- [EXERCISE OBJECTIVE]:
Line by line, copy out the data that follows.

- [DATA EXTRACTS]:
++++
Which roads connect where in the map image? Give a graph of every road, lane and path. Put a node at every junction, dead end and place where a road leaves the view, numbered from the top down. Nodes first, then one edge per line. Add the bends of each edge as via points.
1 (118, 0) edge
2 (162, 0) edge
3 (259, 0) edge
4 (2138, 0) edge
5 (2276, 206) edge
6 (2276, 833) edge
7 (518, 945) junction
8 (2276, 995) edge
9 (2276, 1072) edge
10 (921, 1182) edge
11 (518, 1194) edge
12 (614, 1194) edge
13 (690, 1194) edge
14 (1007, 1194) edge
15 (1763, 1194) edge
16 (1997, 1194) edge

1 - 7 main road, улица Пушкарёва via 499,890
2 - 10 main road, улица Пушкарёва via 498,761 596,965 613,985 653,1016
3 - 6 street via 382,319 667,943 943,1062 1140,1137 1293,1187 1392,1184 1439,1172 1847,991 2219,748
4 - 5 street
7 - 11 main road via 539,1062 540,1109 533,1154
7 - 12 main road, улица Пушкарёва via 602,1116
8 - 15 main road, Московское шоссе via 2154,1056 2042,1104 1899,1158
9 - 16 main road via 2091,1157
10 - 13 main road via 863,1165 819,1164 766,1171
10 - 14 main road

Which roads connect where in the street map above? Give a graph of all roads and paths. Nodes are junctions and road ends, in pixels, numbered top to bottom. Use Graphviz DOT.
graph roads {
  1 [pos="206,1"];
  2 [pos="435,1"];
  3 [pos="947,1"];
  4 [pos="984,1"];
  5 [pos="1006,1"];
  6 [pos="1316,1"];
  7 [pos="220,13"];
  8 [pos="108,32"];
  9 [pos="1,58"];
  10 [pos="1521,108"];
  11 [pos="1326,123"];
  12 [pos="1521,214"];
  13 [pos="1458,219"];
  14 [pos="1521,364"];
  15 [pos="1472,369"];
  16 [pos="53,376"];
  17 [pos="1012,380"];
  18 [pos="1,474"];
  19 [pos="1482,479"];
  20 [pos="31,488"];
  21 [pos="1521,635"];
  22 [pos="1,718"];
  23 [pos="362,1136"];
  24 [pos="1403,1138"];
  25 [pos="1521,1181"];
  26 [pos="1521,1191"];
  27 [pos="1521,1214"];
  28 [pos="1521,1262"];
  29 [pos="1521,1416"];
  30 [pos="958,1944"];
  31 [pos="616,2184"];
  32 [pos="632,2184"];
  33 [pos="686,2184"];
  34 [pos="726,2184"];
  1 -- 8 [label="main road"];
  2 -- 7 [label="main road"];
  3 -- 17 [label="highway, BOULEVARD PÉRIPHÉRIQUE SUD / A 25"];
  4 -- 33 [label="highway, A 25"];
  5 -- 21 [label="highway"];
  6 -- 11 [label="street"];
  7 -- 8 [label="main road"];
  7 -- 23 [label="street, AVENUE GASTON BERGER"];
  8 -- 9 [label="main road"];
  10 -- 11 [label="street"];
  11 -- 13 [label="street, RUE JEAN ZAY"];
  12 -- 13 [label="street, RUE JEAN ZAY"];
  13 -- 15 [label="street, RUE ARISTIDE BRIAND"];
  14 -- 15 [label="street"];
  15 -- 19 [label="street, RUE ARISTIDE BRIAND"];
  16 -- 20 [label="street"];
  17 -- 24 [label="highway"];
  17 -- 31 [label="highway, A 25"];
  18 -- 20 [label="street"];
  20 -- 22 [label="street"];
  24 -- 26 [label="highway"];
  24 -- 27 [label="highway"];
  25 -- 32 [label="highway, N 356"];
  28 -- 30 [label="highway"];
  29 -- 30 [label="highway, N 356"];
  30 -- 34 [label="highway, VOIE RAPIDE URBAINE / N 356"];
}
++++
- [EXPECTED ANSWER]:
Which roads connect where in the map image? Give a graph of every road, lane and path. Put a node at every junction, dead end and place where a road leaves the view, numbered from the top down. Nodes first, then one edge per line. Add the bends of each edge as via points.
1 (118, 0) edge
2 (162, 0) edge
3 (259, 0) edge
4 (2138, 0) edge
5 (2276, 206) edge
6 (2276, 833) edge
7 (518, 945) junction
8 (2276, 995) edge
9 (2276, 1072) edge
10 (921, 1182) edge
11 (518, 1194) edge
12 (614, 1194) edge
13 (690, 1194) edge
14 (1007, 1194) edge
15 (1763, 1194) edge
16 (1997, 1194) edge

1 - 7 main road, улица Пушкарёва via 499,890
2 - 10 main road, улица Пушкарёва via 498,761 596,965 613,985 653,1016
3 - 6 street via 382,319 667,943 943,1062 1140,1137 1293,1187 1392,1184 1439,1172 1847,991 2219,748
4 - 5 street
7 - 11 main road via 539,1062 540,1109 533,1154
7 - 12 main road, улица Пушкарёва via 602,1116
8 - 15 main road, Московское шоссе via 2154,1056 2042,1104 1899,1158
9 - 16 main road via 2091,1157
10 - 13 main road via 863,1165 819,1164 766,1171
10 - 14 main road

Which roads connect where in the street map above? Give a graph of all roads and paths. Nodes are junctions and road ends, in pixels, numbered top to bottom. Use Graphviz DOT.
graph roads {
  1 [pos="206,1"];
  2 [pos="435,1"];
  3 [pos="947,1"];
  4 [pos="984,1"];
  5 [pos="1006,1"];
  6 [pos="1316,1"];
  7 [pos="220,13"];
  8 [pos="108,32"];
  9 [pos="1,58"];
  10 [pos="1521,108"];
  11 [pos="1326,123"];
  12 [pos="1521,214"];
  13 [pos="1458,219"];
  14 [pos="1521,364"];
  15 [pos="1472,369"];
  16 [pos="53,376"];
  17 [pos="1012,380"];
  18 [pos="1,474"];
  19 [pos="1482,479"];
  20 [pos="31,488"];
  21 [pos="1521,635"];
  22 [pos="1,718"];
  23 [pos="362,1136"];
  24 [pos="1403,1138"];
  25 [pos="1521,1181"];
  26 [pos="1521,1191"];
  27 [pos="1521,1214"];
  28 [pos="1521,1262"];
  29 [pos="1521,1416"];
  30 [pos="958,1944"];
  31 [pos="616,2184"];
  32 [pos="632,2184"];
  33 [pos="686,2184"];
  34 [pos="726,2184"];
  1 -- 8 [label="main road"];
  2 -- 7 [label="main road"];
  3 -- 17 [label="highway, BOULEVARD PÉRIPHÉRIQUE SUD / A 25"];
  4 -- 33 [label="highway, A 25"];
  5 -- 21 [label="highway"];
  6 -- 11 [label="street"];
  7 -- 8 [label="main road"];
  7 -- 23 [label="street, AVENUE GASTON BERGER"];
  8 -- 9 [label="main road"];
  10 -- 11 [label="street"];
  11 -- 13 [label="street, RUE JEAN ZAY"];
  12 -- 13 [label="street, RUE JEAN ZAY"];
  13 -- 15 [label="street, RUE ARISTIDE BRIAND"];
  14 -- 15 [label="street"];
  15 -- 19 [label="street, RUE ARISTIDE BRIAND"];
  16 -- 20 [label="street"];
  17 -- 24 [label="highway"];
  17 -- 31 [label="highway, A 25"];
  18 -- 20 [label="street"];
  20 -- 22 [label="street"];
  24 -- 26 [label="highway"];
  24 -- 27 [label="highway"];
  25 -- 32 [label="highway, N 356"];
  28 -- 30 [label="highway"];
  29 -- 30 [label="highway, N 356"];
  30 -- 34 [label="highway, VOIE RAPIDE URBAINE / N 356"];
}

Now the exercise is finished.